BEGIN Entries supplied

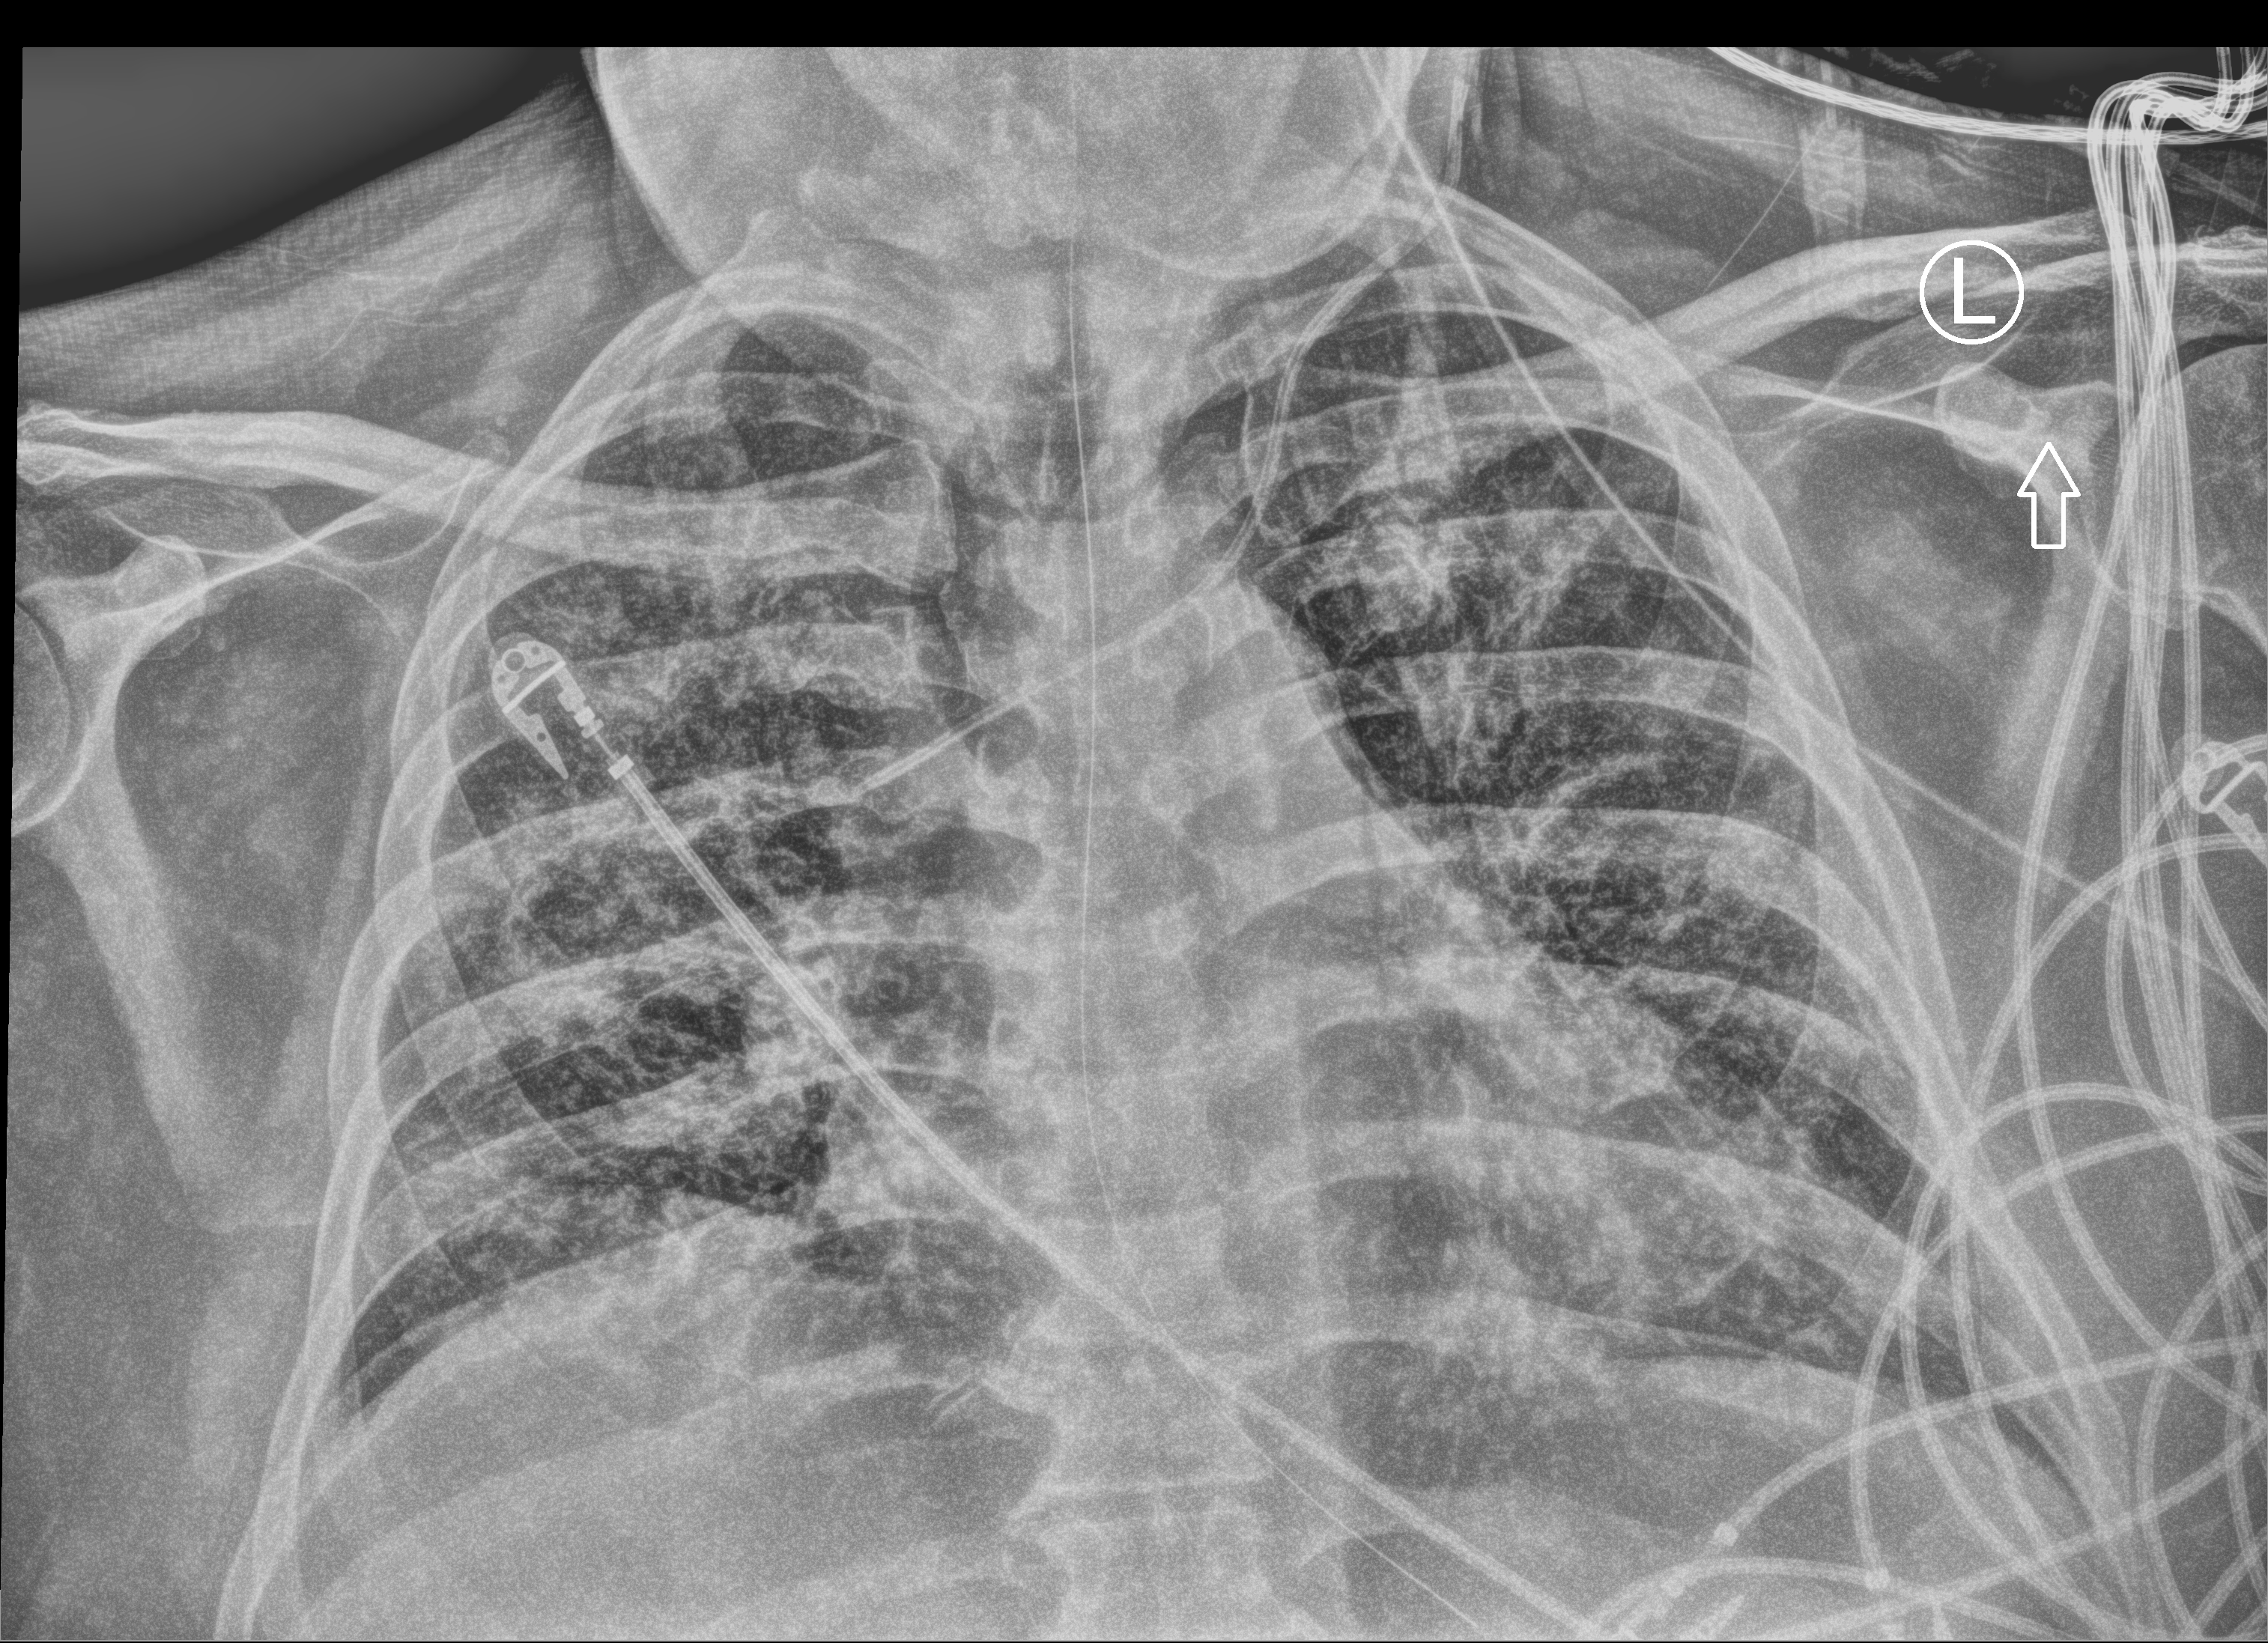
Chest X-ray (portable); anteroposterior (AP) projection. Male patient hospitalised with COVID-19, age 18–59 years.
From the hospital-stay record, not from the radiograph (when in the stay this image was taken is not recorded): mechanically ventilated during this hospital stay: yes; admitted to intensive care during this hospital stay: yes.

END Entries supplied
BEGIN Entries supplied

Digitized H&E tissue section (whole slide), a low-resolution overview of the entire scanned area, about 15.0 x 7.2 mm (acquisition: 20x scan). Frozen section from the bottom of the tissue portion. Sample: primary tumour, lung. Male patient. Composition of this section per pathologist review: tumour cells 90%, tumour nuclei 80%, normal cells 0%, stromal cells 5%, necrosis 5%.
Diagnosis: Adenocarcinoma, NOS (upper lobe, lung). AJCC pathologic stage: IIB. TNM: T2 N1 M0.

END Entries supplied
BEGIN Entries supplied

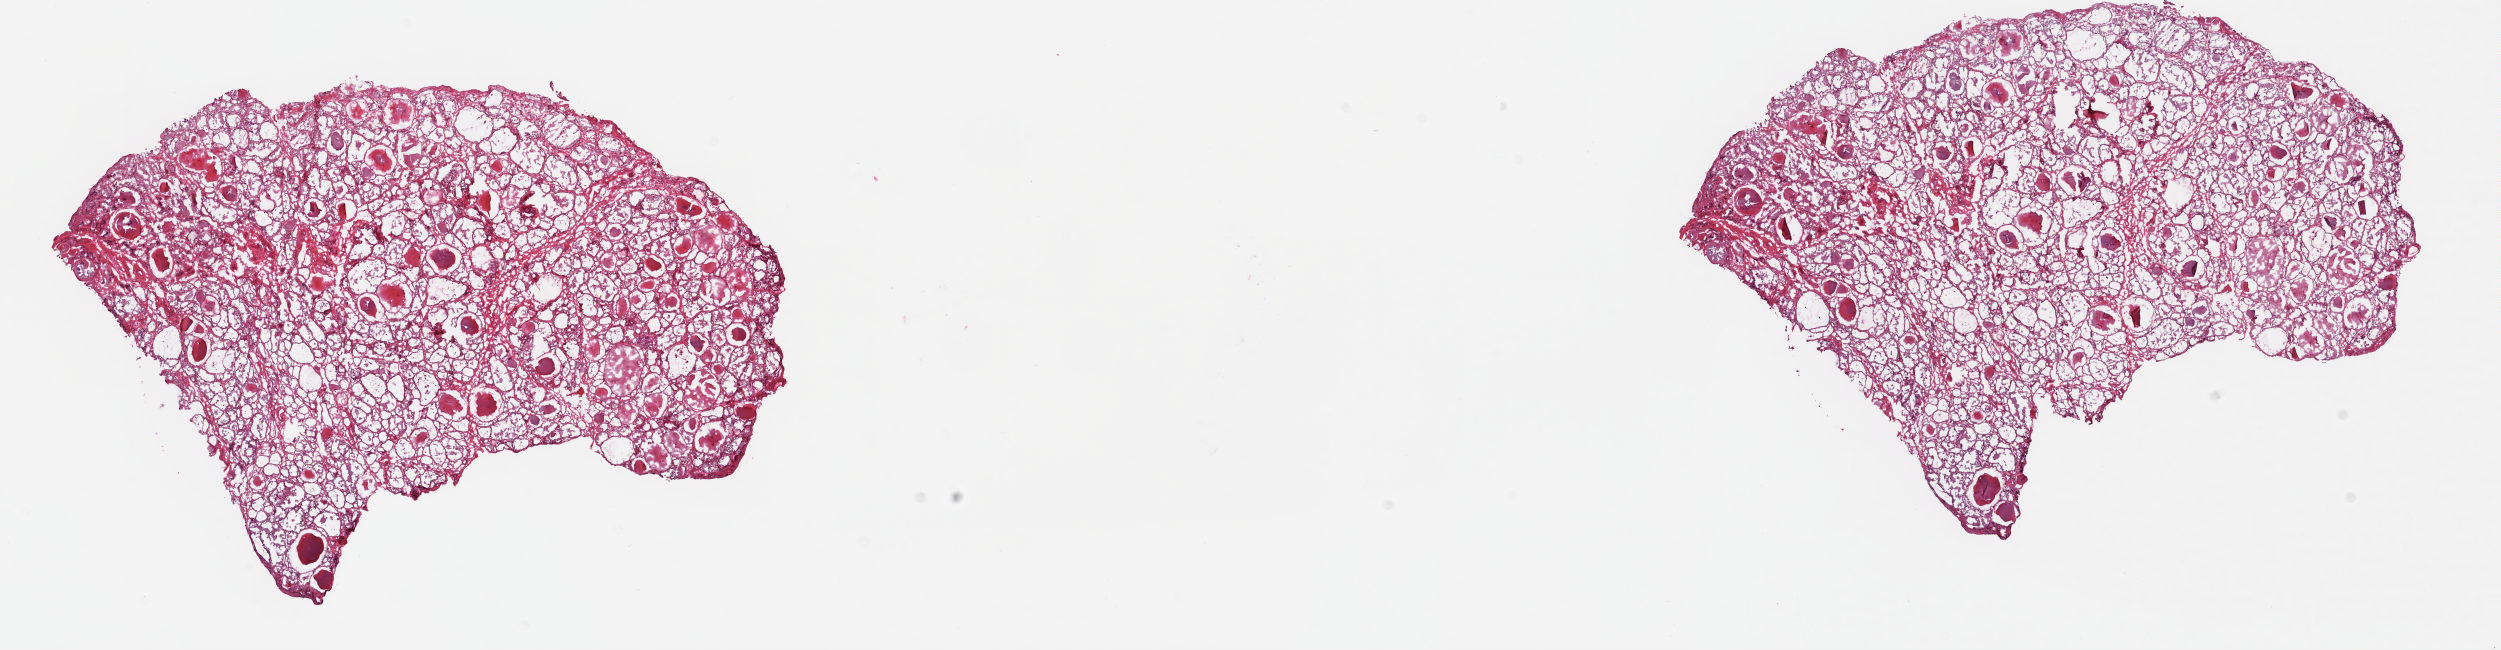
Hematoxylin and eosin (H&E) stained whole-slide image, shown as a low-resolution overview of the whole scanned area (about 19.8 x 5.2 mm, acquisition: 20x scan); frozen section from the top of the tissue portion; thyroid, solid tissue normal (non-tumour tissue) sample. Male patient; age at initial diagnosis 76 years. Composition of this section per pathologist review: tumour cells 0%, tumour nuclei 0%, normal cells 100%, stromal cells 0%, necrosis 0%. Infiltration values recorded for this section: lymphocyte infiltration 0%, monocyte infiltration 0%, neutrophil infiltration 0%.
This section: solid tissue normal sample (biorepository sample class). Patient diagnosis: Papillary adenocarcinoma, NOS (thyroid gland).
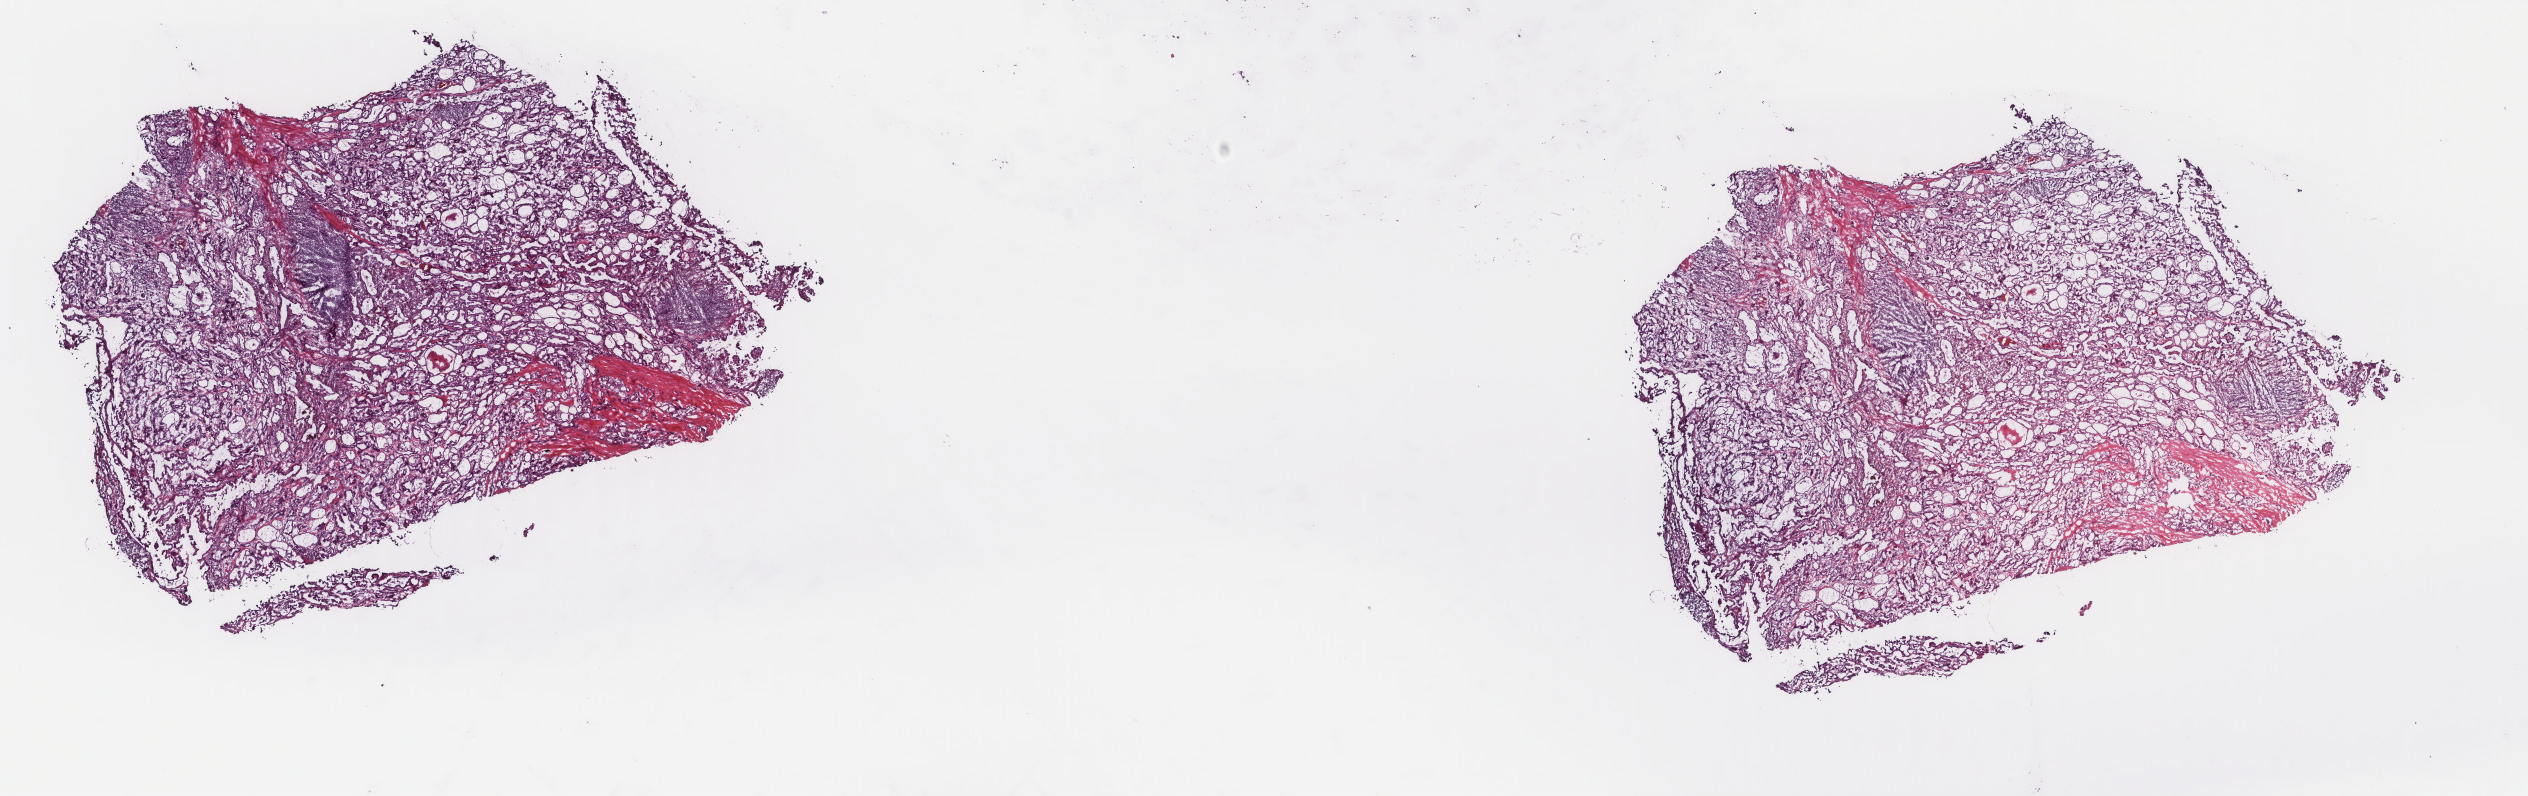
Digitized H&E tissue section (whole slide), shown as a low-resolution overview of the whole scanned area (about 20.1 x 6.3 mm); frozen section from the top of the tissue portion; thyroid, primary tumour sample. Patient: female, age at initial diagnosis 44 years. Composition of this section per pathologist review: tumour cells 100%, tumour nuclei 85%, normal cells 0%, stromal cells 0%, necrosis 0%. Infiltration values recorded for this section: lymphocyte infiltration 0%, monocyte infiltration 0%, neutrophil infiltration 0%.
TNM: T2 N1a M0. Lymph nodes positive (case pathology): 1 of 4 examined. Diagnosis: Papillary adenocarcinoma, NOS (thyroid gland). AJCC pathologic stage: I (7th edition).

END Entries supplied

Problem requirements:
Everything above from the line containing "Chest X-ray (portable);" down to the line containing "From the hospital-stay" is to be transcribed exactly, with both of those lines included and nothing else added.

Result below:
Chest X-ray (portable); anteroposterior (AP) projection. Male patient hospitalised with COVID-19, age 18–59 years.
From the hospital-stay record, not from the radiograph (when in the stay this image was taken is not recorded): mechanically ventilated during this hospital stay: yes; admitted to intensive care during this hospital stay: yes.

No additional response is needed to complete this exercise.